Homologous and Heterologous Data

Overview

In a UQL statement, multiple clauses are often involved, through which data retrieved from the database or constructed within the statement is sequentially passed and processed. Aliases are utilized to represent data, allowing clauses to call upon them for usage or further processing.

The data may contain multiple entries, which can be viewed for illustrative purposes as multiple rows, with each row containing one data entry. When a clause (especially a chained clause) calls aliases, the corresponding querying or computation is performed row by row.

Homologous Data

Data derived from one clause are referred to as homologous, and data produced by a clause remains homologous with the data that entered. Typically, all homologous data have the same number of rows, and the entries in the same row are correlated. This homogeneity extends to information extracted from homologous data.

Example: tail, path and length are homologous, they all have 5 rows.

UQL
n().e()[:2].n(as tail).limit(5) as path
with length(path) as length
return path, tail, length

Example: n, n.score1, n.score2 and mean are homologous, they all have 4 rows.

UQL
find().nodes() as n
return (n.score1 + n.score2) / 2 as mean

Aggregation

Aggregation functions condense data into a single row while discarding the other rows, and the homologous data of the aggregated data will also be affected. After aggregation, the remaining single rows of all homologous data streams are typically uncorrelated.

Example: n and n.score1 are homologous, originally with 4 rows; while n.score1 is aggregated in the RETURN clause and produces minS1, n is also reduced to only one row.

UQL
find().nodes() as n
return n, min(n.score1) as minS1

Deduplication

Applying deduplication to data usually reduces its number of rows, and the homologous data of the deduplicated data will also be affected. The left rows in all homologous data remain correlated by row.

The only exception occurs when deduplication takes place in the RETURN clause, where the homologous data of the deduplicated data will not be affected. Therefore, the row-wise correlation between the deduplicated data and its homologous data is lost.

Example: tail and path are homologous, originally with 5 rows.

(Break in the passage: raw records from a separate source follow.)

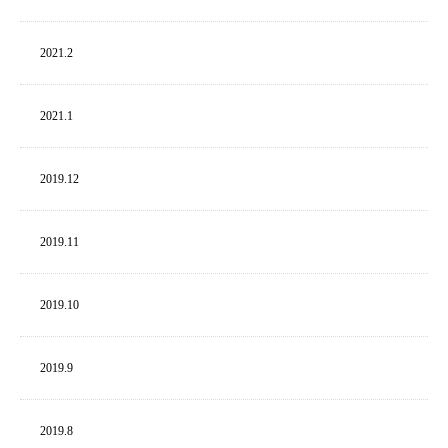
2021.
2
2021.
1
2019.
12
2019.
11
2019.
10
2019.
9
2019.
8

In part (a) where tail is deduplicated in the WITH clause, the corresponding rows in path are discarded too.
In part (b) where tail is deduplicated in the RETURN clause, path is not affected.

Heterologous Data

Data derived from completely independent clauses are referred to as heterologous. Rows in heterologous data are usually uncorrelated and free to have a different number of rows.

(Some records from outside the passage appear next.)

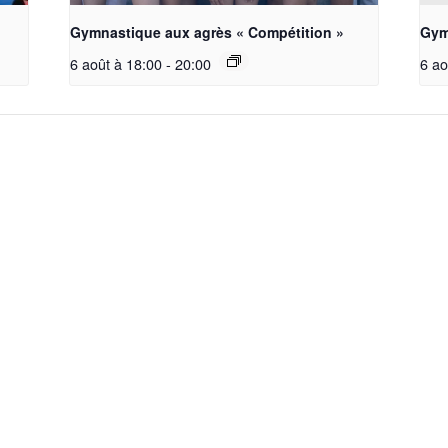
Gymnastique aux agrès « Compétition »
Gym
6 août à 18:00
-
20:00
6 ao
La société
Accueil
Nos Groupes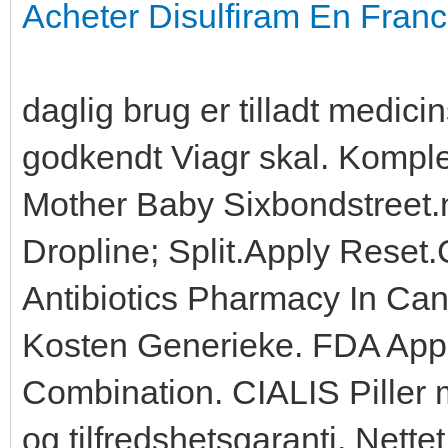
Acheter Disulfiram En Fran
daglig brug er tilladt medi
godkendt Viagr skal. Komple
Mother Baby Sixbondstreet.
Dropline; Split.Apply Reset.
Antibiotics Pharmacy In Ca
Kosten Generieke. FDA App
Combination. CIALIS Piller m
og tilfredshetsgaranti. Nette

When heterologous data enter into the same clause, they are typically automatically trimmed to the minimum length of all data to ensure they can be processed row by row. However. there are two exceptions to this rule:

In the WITH clause, a Cartesian product will be performed between all heterologous data.
In the RETURN clause, heterologous data are not trimmed to the same length unless they are jointly used for some computation, or aggregation function is included.

Example: n1 and n2 are heterologous, each with a different number of rows; when they enter into the pathfinding clause together, the third row of n2 is discarded to ensure n1 and n2 have the same number of rows for processing.

UQL
find().nodes({_uuid in [1, 3]}) as n1
find().nodes({_uuid in [2, 4, 5]}) as n2
n(n1).e().n(n2) as path
return path

WITH Clause

Example: a and c are homologous with 3 rows each, while b is heterologous with 2 rows; when c and b are used together in the WITH clause, a Cartesian product is performed between them. As a result, c and b become homologous and both contain 6 rows each.

RETURN Clause

Example: a with 3 rows and b with 2 rows are heterologous.

In part (a) where the computation on b in the RETURN clause doesn't involve a, a and b+1 return 3 rows and 2 rows respectively.
In part (b) where the computation of c in the RETURN clause involve both a and b, a is trimmed to 2 rows, and c contains 2 rows. However, a and b that return independently are not affected.

Example: a is aggregated in the RETURN clause, causing b to be left with 1 row as well.